Instrucciones |
Prolonga el texto sobre el paso de peatones de la calle de Atocha, empezando justo después de su última oración.

Texto fuente |
------------------------------------

Hoy volvía a casa por la tarde cuando me giré a ver el paso de peatones de la calle de Atocha, a la altura del número 49, ante el que nunca para ningún coche a menos que te detengas en medio de la calle, levantes los brazos y con cara de mala leche te pongas a agitarlos (quizá la cara de mala leche, de entre todas las cosas, sea lo menos necesario del proceso, no lo he experimentado todavía con cara sonriente). Los conductores suelen ser educados, sin embargo. Tras una frenada brusca, que consigue detener el coche después de haberse adentrado en el paso un tercio de su longitud, te piden perdón con la mano, y tú cruzas tranquilamente delante de ellos, por el sitio que te han dejado libre, siempre dentro del espacio delimitado por las líneas blancas, sin faltarles al respeto, pero con la cara de perro que se te queda a la fuerza al comprobar semana tras semana que todos los conductores de Madrid se saltan el mismo paso de peatones y no sabes por qué. Solía quedarme al borde de la acera mirando a ver si paraba alguno, lo que nunca ocurría; hacía ademán de cruzar, pero se me quedaba cara de bobo al ver que uno tras otro pasaba y nadie se detenía, como si fuera invisible. Al final, no me quedaba más remedio que echarle determinación y lanzarme a la calle, brazos en alto, para conseguir por fin cruzar. Ahora ya me dejo de historias: llego, levanto los brazos para indicarles a los cegatas conductores que estoy ahí, espero a que terminen la frenada, observo sus disculpas y cruzo.

------------------------------------

Registros proporcionados |

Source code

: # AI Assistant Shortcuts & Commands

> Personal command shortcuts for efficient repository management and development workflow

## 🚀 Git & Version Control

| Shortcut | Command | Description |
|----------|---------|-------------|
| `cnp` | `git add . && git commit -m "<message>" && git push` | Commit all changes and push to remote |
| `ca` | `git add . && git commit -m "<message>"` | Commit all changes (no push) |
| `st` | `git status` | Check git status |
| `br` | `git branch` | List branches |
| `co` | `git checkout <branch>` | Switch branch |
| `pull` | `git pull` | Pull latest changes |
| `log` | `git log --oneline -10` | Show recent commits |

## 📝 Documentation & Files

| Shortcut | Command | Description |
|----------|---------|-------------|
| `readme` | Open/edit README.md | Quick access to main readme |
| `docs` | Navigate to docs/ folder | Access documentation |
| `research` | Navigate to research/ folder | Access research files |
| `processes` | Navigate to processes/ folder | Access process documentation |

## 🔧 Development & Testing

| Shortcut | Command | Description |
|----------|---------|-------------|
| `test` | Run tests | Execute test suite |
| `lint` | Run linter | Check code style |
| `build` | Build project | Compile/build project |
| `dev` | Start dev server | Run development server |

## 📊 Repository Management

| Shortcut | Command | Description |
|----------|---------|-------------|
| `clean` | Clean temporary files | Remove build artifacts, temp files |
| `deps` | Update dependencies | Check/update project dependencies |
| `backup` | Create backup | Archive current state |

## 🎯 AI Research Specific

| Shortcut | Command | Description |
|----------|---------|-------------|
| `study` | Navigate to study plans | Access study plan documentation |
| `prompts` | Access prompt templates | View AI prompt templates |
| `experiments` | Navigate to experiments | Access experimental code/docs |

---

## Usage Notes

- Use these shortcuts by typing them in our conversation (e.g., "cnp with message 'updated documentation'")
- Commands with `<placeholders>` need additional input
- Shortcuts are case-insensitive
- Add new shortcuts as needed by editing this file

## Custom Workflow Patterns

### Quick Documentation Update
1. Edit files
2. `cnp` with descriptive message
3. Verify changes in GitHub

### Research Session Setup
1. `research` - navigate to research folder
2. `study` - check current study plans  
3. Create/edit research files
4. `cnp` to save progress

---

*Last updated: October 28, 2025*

------------------------------------

Tu respuesta |
Mientras miraba el paso con la cabeza girada hacia atrás, sin saber muy bien por qué lo miraba, un chico de estos que tu madre nunca querría que tuvieras entre tus amistades, les lanzaba, lata de cerveza en mano, unos piropos a unas señoras sentadas en un banco de la acera de los pares. A continuación se dirigió a mí, ¡Oye! Yo ni caso, seguía mirando el paso. Eh, tú. Dirigí la mirada hacia él. ¿Tienes un pitillo?, me preguntó educadamente mientras hacía el gesto de fumar con los dedos índice y corazón de la mano izquierda formando una V delante de su boca, un poco a la manera en que un inglés saludaría a un francés de antaño durante alguna batalla naval o del modo en que Verónica podría invitar a unos macarras londinenses a que le diesen una buena paliza. No, contesté. ¿No fumas?, susurró, como para que nadie lo oyese, y yo, no deseando desentonar con el sigilo de su pregunta, negué con la cabeza. ¡Qué envidia! Me quedé mirándolo mientras se me acercaba. Envidia sana... envidia yo. ¿Por qué no lo dejas?, le pregunté mientras pensaba en la historia que nos había contado Quique, el de la cafetería de la escuela, la semana anterior. Ah, no quiero dejarlo... bueno, si no fumase mejor, a ver si me entiendes. No fumo en los lugares donde no está permitido fumar, y no me cuesta nada no hacerlo.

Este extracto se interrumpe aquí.